Los benéficos queltehues, por su parte, insisten en establecer sus colonias de nidos en segmentos urbanos, donde quiera encuentren un espacio abierto y ojalá húmedo. Los hay en el costado del Estadio Nacional, en la Escuela de Arte de la Universidad de Chile, en Manquehue con Kennedy y –hasta hace un par de años– en pleno centro, en un eriazo que hubo en Santo Domingo y Teatinos. Criatura eminentemente alharaca, eleva el vuelo y grita hasta desgañitarse cada vez que un extraño se aproxima a sus dominios. Tanto es así que en muchos fundos son aún utilizados como una suerte de timbres vivientes. También atacan a los intrusos con sus espolones, en vuelo rasante. Y otra cosa: en tiempos lluviosos su canto se interpreta como señal de que parará de llover.

Habitantes relativamente recientes de la ciudad son las gaviotas. Llegan remontando el Maipo y luego el Mapocho a merced de las corrientes de aire, en busca de comida y calor. Ahí se las ve, en las cercanías de los inmundos desagües, en la Estación Mapocho y en Pedro de Valdivia Norte, al acecho de cuanta porquería les ofrezcan las aguas mapochinas.

Los chincoles son aves de inclinaciones canoras. Así como en el silbido de la diuca los privilegiados de oído creen escuchar la expresión “tres chauchas y un diez”, en el del chincol descifran “¿ha visto a mi tío Agustín?”. Nobles, pero tímidos, los chincoles han sido corridos por los desafinados gorriones, verdaderos “gurkas” del universo ornitológico.

Con su penachete ornamental, amenizaban mucho las mañanas dominicales de los santiaguinos de antes. Lo mismo los jilgueros: aves domesticables –pueden compartir jaula con los canarios–, de plumaje verdoso y gorjeos melódicos. La inglesa María Graham escuchó cerca de Santiago –por 1822– esta melancólica tonada: Llora el ave su orfandad / mirando a su dueño ausente. / El jilguerillo inocente/llora su cautividad.

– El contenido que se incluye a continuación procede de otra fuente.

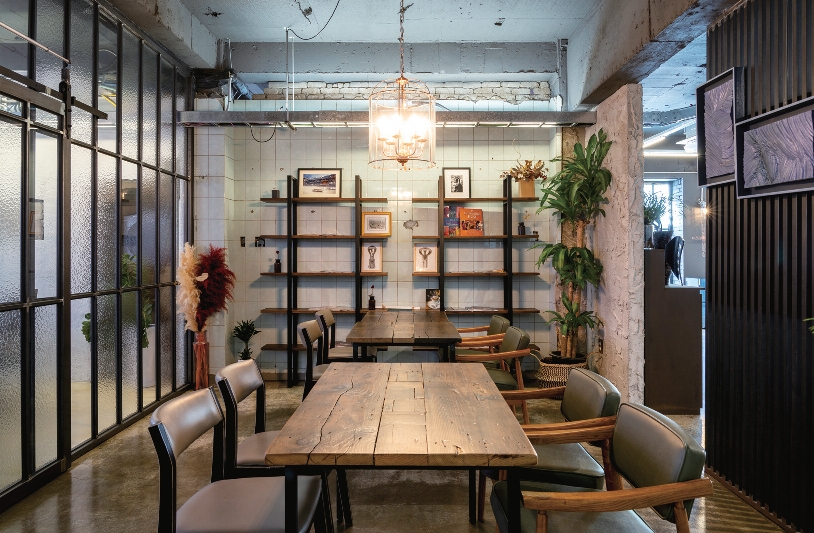
I want to click on wooden shelves, so click(330, 199), click(318, 233), click(326, 272), click(339, 306), click(300, 345), click(300, 373), click(479, 197), click(484, 234), click(492, 272), click(480, 309).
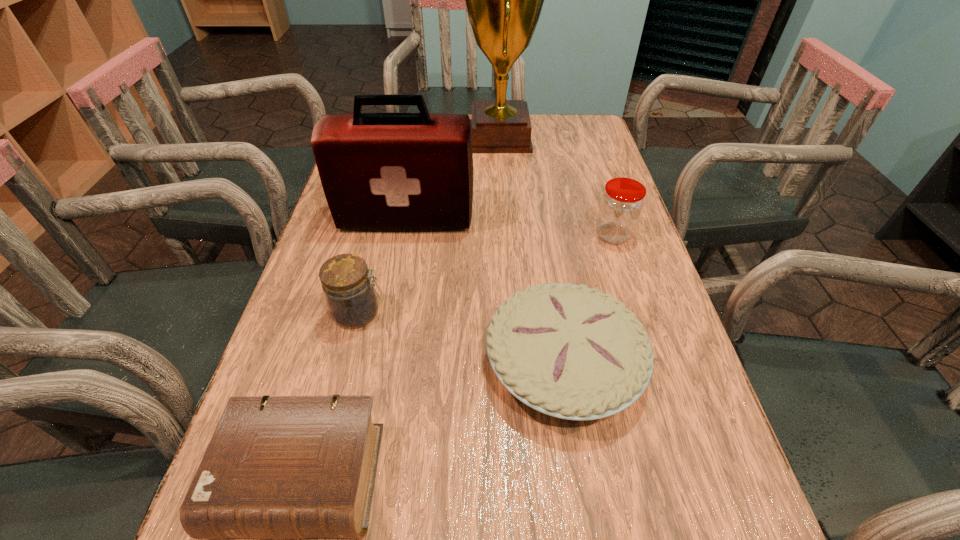
The height and width of the screenshot is (540, 960). Find the location of `free location that satisfies the following two spatial constraints: 1. on the side of the fifth shortest object with the cross symbol; 2. on the lid of the left jar`. free location that satisfies the following two spatial constraints: 1. on the side of the fifth shortest object with the cross symbol; 2. on the lid of the left jar is located at coordinates (389, 313).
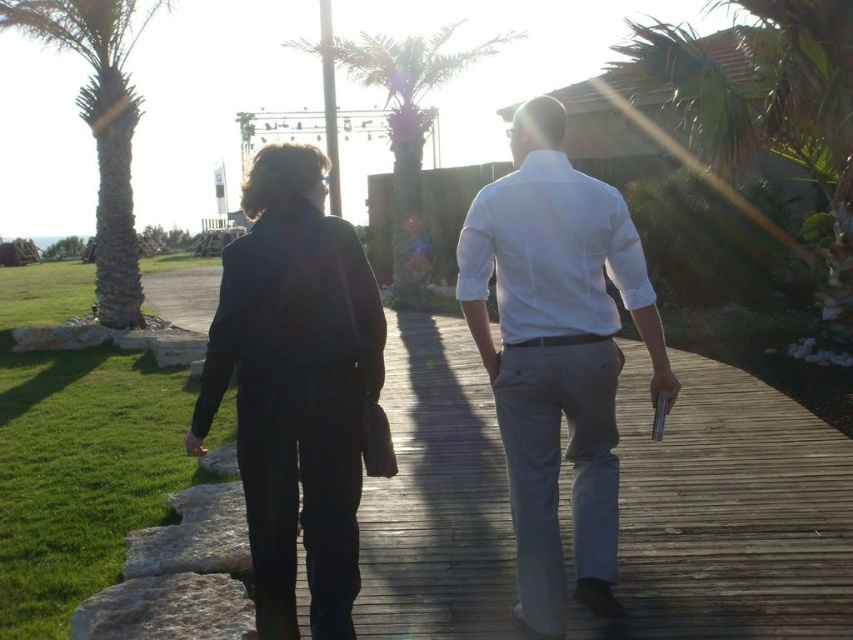
You are standing at the point closer to the viewer in the image. Which point are you at, point (560, 349) or point (79, 113)?

You are at point (560, 349) because it is closer to the viewer than point (79, 113).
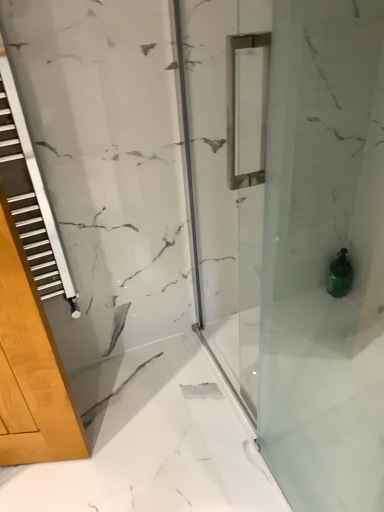
Measure the distance between point (331, 313) and camera.

Point (331, 313) and camera are 1.85 meters apart from each other.

Where is `transparent glass shower door at center`? The width and height of the screenshot is (384, 512). transparent glass shower door at center is located at coordinates (324, 256).

What do you see at coordinates (324, 256) in the screenshot? I see `transparent glass shower door at center` at bounding box center [324, 256].

What do you see at coordinates (340, 275) in the screenshot? This screenshot has height=512, width=384. I see `green glass bottle at lower right` at bounding box center [340, 275].

Where is `green glass bottle at lower right`? The image size is (384, 512). green glass bottle at lower right is located at coordinates coord(340,275).

Identify the location of transparent glass shower door at center. Image resolution: width=384 pixels, height=512 pixels. (324, 256).

Can you confirm if transparent glass shower door at center is positioned to the right of green glass bottle at lower right?

No.

Which object is further away from the camera taking this photo, transparent glass shower door at center or green glass bottle at lower right?

green glass bottle at lower right is further away from the camera.

Is point (308, 241) more distant than point (337, 291)?

That is False.

From the image's perspective, relative to green glass bottle at lower right, is transparent glass shower door at center above or below?

transparent glass shower door at center is situated higher than green glass bottle at lower right in the image.

From a real-world perspective, which is physically above, transparent glass shower door at center or green glass bottle at lower right?

In real-world perspective, transparent glass shower door at center is above.

Considering the sizes of objects transparent glass shower door at center and green glass bottle at lower right in the image provided, who is wider, transparent glass shower door at center or green glass bottle at lower right?

Wider between the two is green glass bottle at lower right.

Does transparent glass shower door at center have a lesser height compared to green glass bottle at lower right?

No, transparent glass shower door at center is not shorter than green glass bottle at lower right.

Is transparent glass shower door at center bigger or smaller than green glass bottle at lower right?

Clearly, transparent glass shower door at center is larger in size than green glass bottle at lower right.

Is green glass bottle at lower right located within transparent glass shower door at center?

No, green glass bottle at lower right is not inside transparent glass shower door at center.

Is transparent glass shower door at center not near green glass bottle at lower right?

No, transparent glass shower door at center is in close proximity to green glass bottle at lower right.

Could you tell me if transparent glass shower door at center is facing green glass bottle at lower right?

No, transparent glass shower door at center is not turned towards green glass bottle at lower right.

How many degrees apart are the facing directions of transparent glass shower door at center and green glass bottle at lower right?

The angular difference between transparent glass shower door at center and green glass bottle at lower right is 0.013 degrees.

You are a GUI agent. You are given a task and a screenshot of the screen. Output one action in this format:
    pyautogui.click(x=<x>, y=<y>)
    Task: Click on the bottle located on the right of transparent glass shower door at center
    Image resolution: width=384 pixels, height=512 pixels.
    Given the screenshot: What is the action you would take?
    340,275

Can you confirm if green glass bottle at lower right is positioned to the left of transparent glass shower door at center?

No, green glass bottle at lower right is not to the left of transparent glass shower door at center.

Which object is more forward, green glass bottle at lower right or transparent glass shower door at center?

transparent glass shower door at center is more forward.

Which is behind, point (327, 280) or point (292, 304)?

Positioned behind is point (327, 280).

From the image's perspective, does green glass bottle at lower right appear lower than transparent glass shower door at center?

Indeed, from the image's perspective, green glass bottle at lower right is shown beneath transparent glass shower door at center.

From a real-world perspective, is green glass bottle at lower right located beneath transparent glass shower door at center?

Indeed, from a real-world perspective, green glass bottle at lower right is positioned beneath transparent glass shower door at center.

Can you confirm if green glass bottle at lower right is wider than transparent glass shower door at center?

Indeed, green glass bottle at lower right has a greater width compared to transparent glass shower door at center.

From their relative heights in the image, would you say green glass bottle at lower right is taller or shorter than transparent glass shower door at center?

In the image, green glass bottle at lower right appears to be shorter than transparent glass shower door at center.

Considering the sizes of objects green glass bottle at lower right and transparent glass shower door at center in the image provided, who is smaller, green glass bottle at lower right or transparent glass shower door at center?

With smaller size is green glass bottle at lower right.

Is green glass bottle at lower right surrounding transparent glass shower door at center?

No, transparent glass shower door at center is not a part of green glass bottle at lower right.

Is green glass bottle at lower right directly adjacent to transparent glass shower door at center?

No, green glass bottle at lower right is not beside transparent glass shower door at center.

Is green glass bottle at lower right aimed at transparent glass shower door at center?

Yes, green glass bottle at lower right faces towards transparent glass shower door at center.

Looking at this image, can you tell me how much green glass bottle at lower right and transparent glass shower door at center differ in facing direction?

The facing directions of green glass bottle at lower right and transparent glass shower door at center are 0.013 degrees apart.

Measure the distance from green glass bottle at lower right to transparent glass shower door at center.

They are 38.07 centimeters apart.

Identify the location of bottle below the transparent glass shower door at center (from the image's perspective). (340, 275).

Identify the location of shower door on the left of the green glass bottle at lower right. (324, 256).

Locate an element on the screen. The height and width of the screenshot is (512, 384). shower door located above the green glass bottle at lower right (from the image's perspective) is located at coordinates (324, 256).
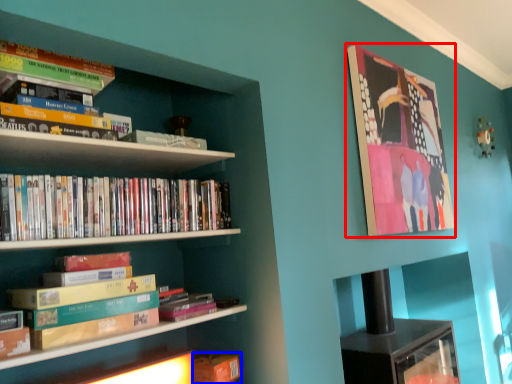
Question: Which point is further to the camera, picture frame (highlighted by a red box) or book (highlighted by a blue box)?

Choices:
 (A) picture frame
 (B) book

Answer: (A)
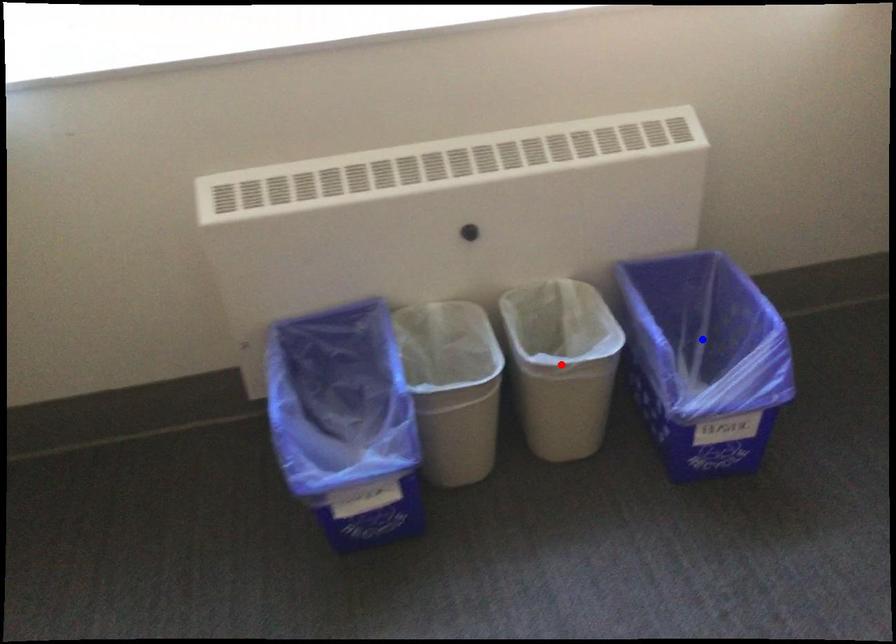
Question: Two points are marked on the image. Which point is closer to the camera?

Choices:
 (A) Blue point is closer.
 (B) Red point is closer.

Answer: (B)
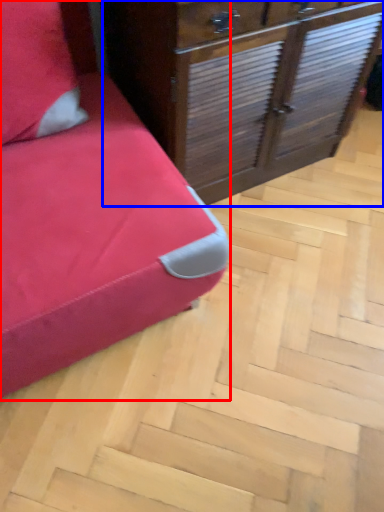
Question: Which object is closer to the camera taking this photo, furniture (highlighted by a red box) or chest of drawers (highlighted by a blue box)?

Choices:
 (A) furniture
 (B) chest of drawers

Answer: (A)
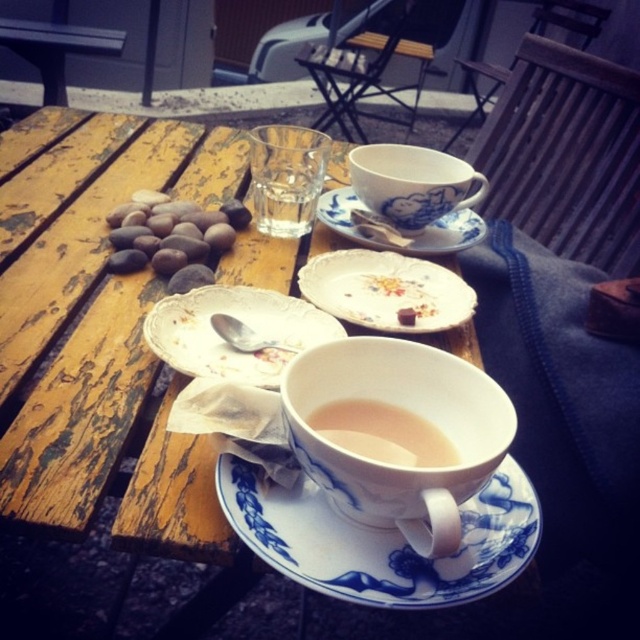
You are a photographer trying to capture the two points in the image. Which point is nearer to your camera lens, point 1 at coordinate point (x=502, y=472) or point 2 at coordinate point (x=198, y=323)?

Point 1 at coordinate point (x=502, y=472) is closer to the camera lens than point 2 at coordinate point (x=198, y=323).

You are a barista preparing a drink for a customer. You have a white porcelain cup at center and a blue porcelain saucer at center. Which object should you place the drink in to ensure it fits properly?

The white porcelain cup at center has a larger size compared to the blue porcelain saucer at center, so you should place the drink in the white porcelain cup at center to ensure it fits properly.

From the picture: You are a customer at this outdoor table and want to place your teacup on the saucer that is closer to the edge of the table. Which saucer should you choose between the blue porcelain saucer at center and the blue porcelain saucer at upper center?

The blue porcelain saucer at center is positioned under the blue porcelain saucer at upper center, so the saucer at center is closer to the edge of the table. You should choose the blue porcelain saucer at center.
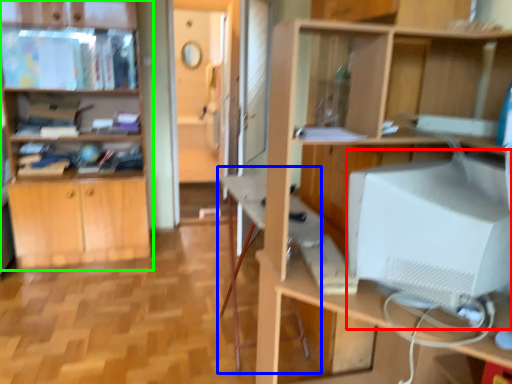
Question: Which is nearer to the computer monitor (highlighted by a red box)? computer desk (highlighted by a blue box) or cabinetry (highlighted by a green box).

Choices:
 (A) computer desk
 (B) cabinetry

Answer: (A)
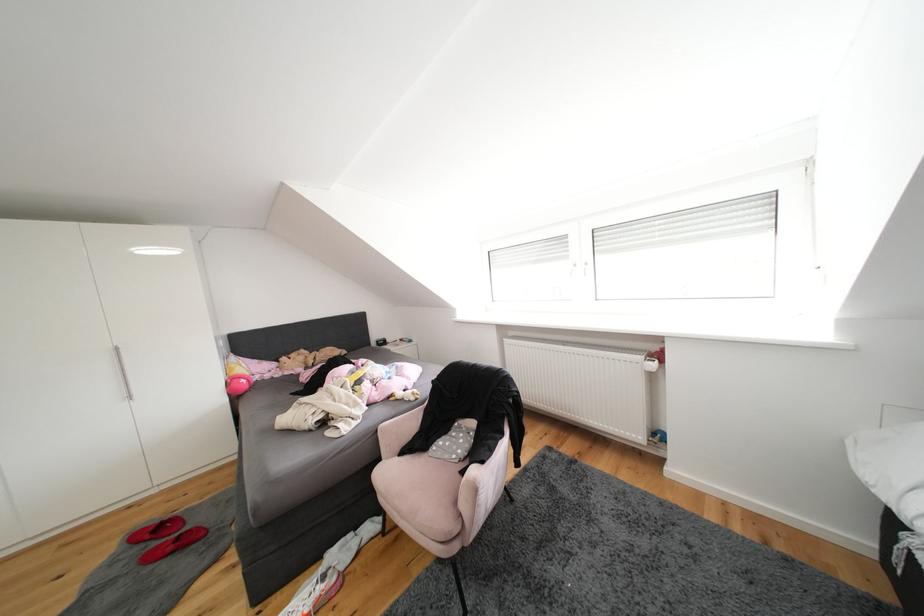
The location [377,379] corresponds to which object?

This point indicates the pink plush toy.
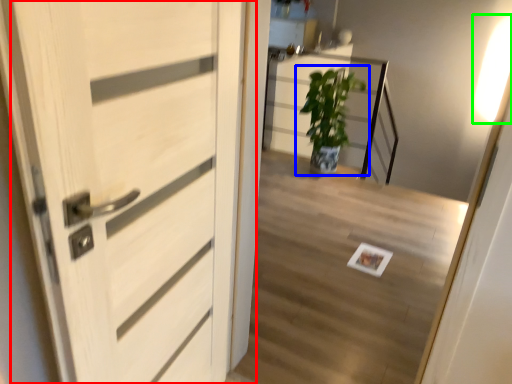
Question: Which object is the closest to the door (highlighted by a red box)? Choose among these: houseplant (highlighted by a blue box) or light (highlighted by a green box).

Choices:
 (A) houseplant
 (B) light

Answer: (A)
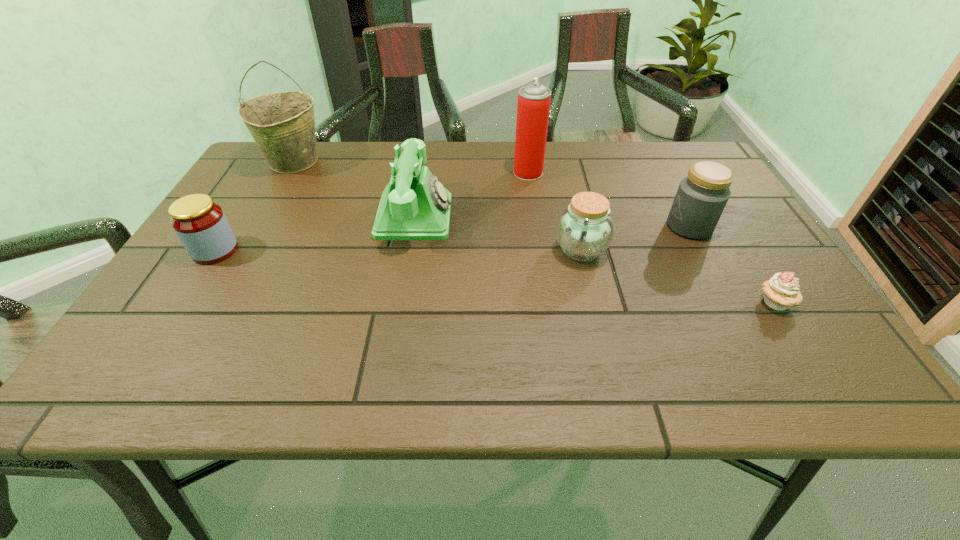
Where is `free spot between the rightmost jar and the aerosol can`? The image size is (960, 540). free spot between the rightmost jar and the aerosol can is located at coordinates (609, 199).

Where is `unoccupied position between the aerosol can and the second jar from right to left`? The image size is (960, 540). unoccupied position between the aerosol can and the second jar from right to left is located at coordinates (554, 212).

The image size is (960, 540). What are the coordinates of `vacant point located between the aerosol can and the second jar from left to right` in the screenshot? It's located at (554, 212).

Where is `vacant area between the cupcake and the second object from right to left`? The height and width of the screenshot is (540, 960). vacant area between the cupcake and the second object from right to left is located at coordinates (732, 265).

Identify the location of vacant space that is in between the second object from right to left and the telephone. (552, 221).

Locate an element on the screen. The image size is (960, 540). free space that is in between the fifth object from right to left and the wine bucket is located at coordinates (354, 190).

Find the location of `free spot between the rightmost jar and the aerosol can`. free spot between the rightmost jar and the aerosol can is located at coordinates tap(609, 199).

Select which object appears as the fifth closest to the telephone. Please provide its 2D coordinates. Your answer should be formatted as a tuple, i.e. [(x, y)], where the tuple contains the x and y coordinates of a point satisfying the conditions above.

[(701, 197)]

Identify which object is the sixth closest to the leftmost jar. Please provide its 2D coordinates. Your answer should be formatted as a tuple, i.e. [(x, y)], where the tuple contains the x and y coordinates of a point satisfying the conditions above.

[(780, 292)]

Identify which jar is the closest to the rightmost jar. Please provide its 2D coordinates. Your answer should be formatted as a tuple, i.e. [(x, y)], where the tuple contains the x and y coordinates of a point satisfying the conditions above.

[(585, 229)]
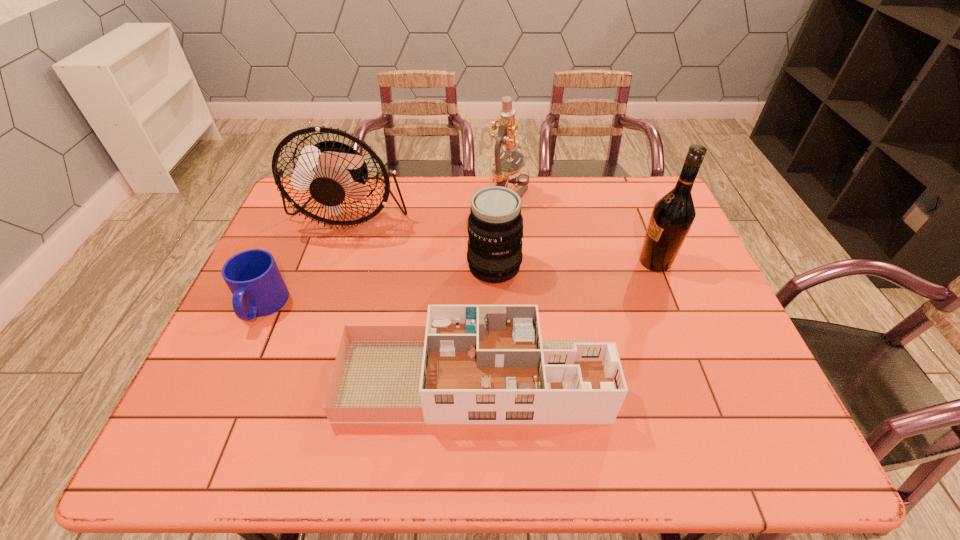
Where is `object that is at the far left corner`? object that is at the far left corner is located at coordinates coord(330,170).

Locate an element on the screen. free space at the far edge is located at coordinates (456, 178).

Where is `free space at the near edge of the desktop`? The image size is (960, 540). free space at the near edge of the desktop is located at coordinates (526, 450).

Locate an element on the screen. The height and width of the screenshot is (540, 960). free region at the left edge of the desktop is located at coordinates (230, 330).

In the image, there is a desktop. At what (x,y) coordinates should I click in order to perform the action: click on free region at the right edge. Please return your answer as a coordinate pair (x, y). The image size is (960, 540). Looking at the image, I should click on (x=673, y=296).

What are the coordinates of `free spot at the near left corner of the desktop` in the screenshot? It's located at [x=220, y=434].

This screenshot has width=960, height=540. What are the coordinates of `vacant space at the far right corner` in the screenshot? It's located at (621, 176).

The image size is (960, 540). What are the coordinates of `free space between the mug and the microscope` in the screenshot? It's located at tap(386, 251).

Identify the location of vacant region between the wine bottle and the nearest object. (564, 321).

What are the coordinates of `empty location between the fan and the microscope` in the screenshot? It's located at (430, 204).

Gabriel Lafond de Lurcy, viajero francés que nos visitó algunos años antes que la Graham, asistió a una peculiar cacería a tres leguas de Santiago. De su relato inferimos que por entonces no solo había gran abundancia de torcazas y tórtolas, sino que también de tordos, papagayos verdes y loros. “Estos loros –escribe De Lurcy– tienen la vida muy dura y, cuando se dispara, aquellos que están heridos forman una algarabía de gritos espantosa”. Llama la atención, finalmente, el comportamiento de uno de los cazadores de la partida –un dentista de apellido Carré–: se pasó todo el tiempo recitando epigramas y gastó sus municiones no en disparar, sino en cambiárselas por pájaros a unos huasos de las inmediaciones.